In a bitter irony, most disposable gowns are made in China and as that country went into lockdown, factories were closed and even if there were supplies there was no way to ship them. One of the manufacturing centers of disposable gowns and N-95 masks is in Wuhan, China where the COVID-19 pandemic originated.
As hospitals and medical systems across the nation saw their supply of disposable gowns dry up, each came to the same conclusion that the solution was a return to making reusable gowns from materials that could be laundered. In Flagstaff at the outset of the pandemic, Susan Haefner, a pediatric intensivist at Flagstaff Medical Center, started a volunteer program sewing gowns out of TyVek house wrap. While those gowns filled an immediate need, they didn’t breathe and were uncomfortable to wear during a 12-hour shift caring for patients.
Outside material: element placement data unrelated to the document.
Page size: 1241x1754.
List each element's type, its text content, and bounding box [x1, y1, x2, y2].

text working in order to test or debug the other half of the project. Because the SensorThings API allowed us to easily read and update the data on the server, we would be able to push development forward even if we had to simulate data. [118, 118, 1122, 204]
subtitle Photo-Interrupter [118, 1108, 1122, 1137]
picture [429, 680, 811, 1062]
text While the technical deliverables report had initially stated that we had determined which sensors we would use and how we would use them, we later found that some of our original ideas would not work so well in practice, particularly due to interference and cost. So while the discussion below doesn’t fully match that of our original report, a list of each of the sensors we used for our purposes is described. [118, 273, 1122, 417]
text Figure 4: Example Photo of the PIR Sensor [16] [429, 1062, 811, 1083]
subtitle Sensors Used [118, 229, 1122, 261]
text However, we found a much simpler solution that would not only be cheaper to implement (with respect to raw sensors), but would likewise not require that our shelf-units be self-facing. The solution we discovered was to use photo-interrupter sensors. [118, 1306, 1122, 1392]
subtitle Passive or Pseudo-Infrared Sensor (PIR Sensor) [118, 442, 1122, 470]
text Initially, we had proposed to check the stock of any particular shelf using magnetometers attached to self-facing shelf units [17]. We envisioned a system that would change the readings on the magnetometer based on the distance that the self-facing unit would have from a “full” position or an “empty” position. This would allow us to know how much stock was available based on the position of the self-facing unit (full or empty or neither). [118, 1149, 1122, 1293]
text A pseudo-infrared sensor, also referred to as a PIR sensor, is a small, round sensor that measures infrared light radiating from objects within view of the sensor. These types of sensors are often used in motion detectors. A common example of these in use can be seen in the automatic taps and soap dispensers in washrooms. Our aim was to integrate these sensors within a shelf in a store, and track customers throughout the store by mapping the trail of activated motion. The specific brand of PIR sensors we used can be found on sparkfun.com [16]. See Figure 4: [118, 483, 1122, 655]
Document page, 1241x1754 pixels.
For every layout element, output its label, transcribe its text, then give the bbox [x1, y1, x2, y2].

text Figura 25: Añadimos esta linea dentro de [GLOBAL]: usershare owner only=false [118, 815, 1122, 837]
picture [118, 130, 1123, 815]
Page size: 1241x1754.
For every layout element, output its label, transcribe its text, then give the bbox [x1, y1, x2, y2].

The race was on to source a breathable fabric that met certain medical standards where it could be used safely to protect against contamination.
“We started looking for fabric that met AAMI standards (Association for the Advancement of Medical Instrumentation), which is a way that gowns are ranked for what level of protection they offer,” Durham said. “When all of my elective surgeries were canceled, I had the time to start researching and to locate the fabric that we would need. We got 3,000 yards of fabric and were able to convert that and some other fabric into 1,200 gowns. I had done an assessment by calling all of the medical centers across the reservation to see what they needed.
“I spoke with a friend, Christy Thuet, a pediatrician who used to work on the reservation and who now works in Salt Lake City, about how we could help all of the different service units across the reservation from Tuba to Chinle to Fort Defiance, Gallup and Shiprock, and she had pilots who can fly stuff.
“Then we got a call from W. L. Gore to say that they had 8,500 yards of fabric in a warehouse and wanted to have it made into gowns to support both Flagstaff and the reservation. That material was sent to the Arizona Apparel Foundation and was turned into 4,700 gowns. NAVMC paid $11 per gown and was able to then take another 1,250 gowns up to distribute across the reservation.”
The sewing teams at Threaded Together in Flagstaff and the dental team in Tuba City are still cutting fabric and converting it into gowns to serve the needs of the medical centers on the reservation.
“The majority of NAVMC’s funds right now are going toward this project. NAVMC’s focus right now is more than 80% local,” Durham said.
“NAVMC’s mission has always been to help provide for the healthcare and welfare of the underprivileged and now we are doing that for our own people. ... It’s been going on for eight weeks and it’s in no way slowing down. It’s not a surge, it’s just a slow, steady continuum. The gown program has created a paradigm shift for the healthcare workers being able to care for the sick.”